Futbol, benim için yalnızca bir spor değil, aynı zamanda derin bir tutku. Herkes gibi ben de futbolu bir yaşam tarzı olarak benimsedim. Küçük yaşlardan itibaren futbol oyunlarıyla iç içe büyüdüm ve bu oyunlar hayatımın vazgeçilmez bir parçası haline geldi. Bu nedenle, her yıl çıkan yeni futbol oyunlarını büyük bir heyecanla bekliyorum ve saatlerimi bu oyunların başında geçiriyorum. İşte bu heyecanla FIFA 21‘in başına oturdum, ancak EA’nın Ultimate Team haricinde pek de önemsemediği FIFA, bir kez daha beni hayal kırıklığına uğrattı.
Elbette, futbol oyunlarını rekabetçi bir ortamda milyonlarca insanla oynamak son derece keyifli ve heyecan verici, fakat eğer bir futbol oyunu yalnızca bu rekabete odaklanmışsa, bu durum içimi burkuyor. Oyunun teknik detaylarına ve yeni gelişmelere birazdan değineceğim, ama benim düşünceme göre artık hepimiz keyifle oynayacağımız bir futbol oyununu hak ediyoruz ve ne yazık ki bu oyun FIFA 21 değil.
EA’nin Bize Sürprizleri Neler
Oyunu incelemeden önce hemen belirtmeliyim ki, benim oynadığım sürüm 1.03. FIFA’yı yakından takip edenler bilir ki, her yeni güncelleme neredeyse oyunu baştan yaratıyor. Bu nedenle burada okuyacağınız oynanış mekanikleri, iki ay sonra geçerliliğini yitirebilir.
Futbol oyunları benim için uzun bir geçmişe dayandığı için oyunu açar açmaz takım kadrolarında gezinip taktiklere göz atıyorum.
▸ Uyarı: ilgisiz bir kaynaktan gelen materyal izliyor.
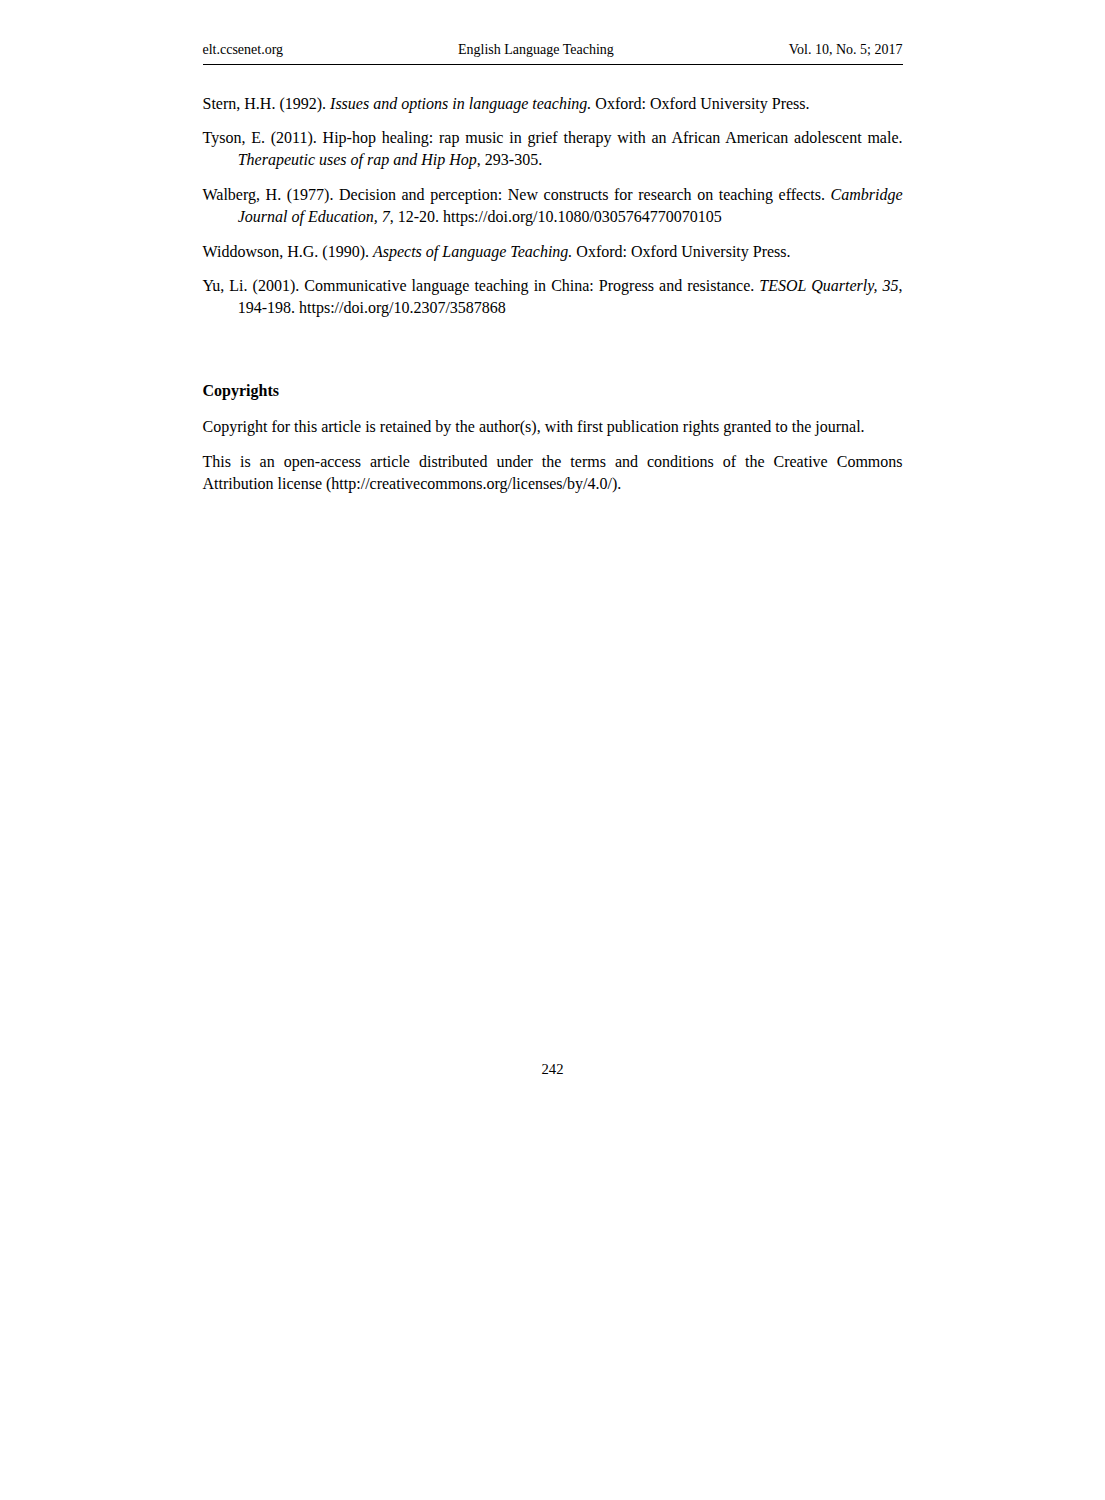elt.ccsenet.org English Language Teaching Vol. 10, No. 5; 2017
Stern, H.H. (1992). Issues and options in language teaching. Oxford: Oxford University Press.
Tyson, E. (2011). Hip-hop healing: rap music in grief therapy with an African American adolescent male. Therapeutic uses of rap and Hip Hop, 293-305.
Walberg, H. (1977). Decision and perception: New constructs for research on teaching effects. Cambridge Journal of Education, 7, 12-20. https://doi.org/10.1080/0305764770070105
Widdowson, H.G. (1990). Aspects of Language Teaching. Oxford: Oxford University Press.
Yu, Li. (2001). Communicative language teaching in China: Progress and resistance. TESOL Quarterly, 35, 194-198. https://doi.org/10.2307/3587868
Copyrights
Copyright for this article is retained by the author(s), with first publication rights granted to the journal.
This is an open-access article distributed under the terms and conditions of the Creative Commons Attribution license (http://creativecommons.org/licenses/by/4.0/).
242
Ancak, bazı transferlerin henüz yapılmamış olduğunu görmek beni üzdü. Ardından, büyük bir pişmanlıkla Ultimate Team moduna girdim ve bazı değişiklikler beni karşıladı. Menü tamamen yenilenmiş, fakat aşırı derecede kasma sorunları yaşanıyor. Geçen sene gelen görev ve tecrübe puanı sistemi aynen korunmuş. Duyurulan Co-Op birlikte oynama modu ise oldukça keyifli olmuş.
Henüz FUT Champions dönemi başlamadığı için fiyatlar biraz düşük. Hızla bir Serie A karması oluşturdum ve oynamaya hazır hale geldim. İlk sıralama maçlarından önce biraz Squad Battles oynayınca oyundaki temel değişiklikler gözlemleniyor. Savunma yapmak çok daha zor hale gelmiş; hangi sistemle oynarsanız oynayın, orta sahada bir şey yok ve herkes (yapay zeka dahil) L1+Üçgen kombinasyonunu spamlıyor. Ayrıca yeni hareketler oyunu oldukça değiştirmiş; alan bulmak hiç olmadığı kadar kolaylaşmış. Üstüne bir de şutlar ekstra güçlü olunca, 8-7 gibi çılgın skorlu maçlarla karşılaşabiliyoruz.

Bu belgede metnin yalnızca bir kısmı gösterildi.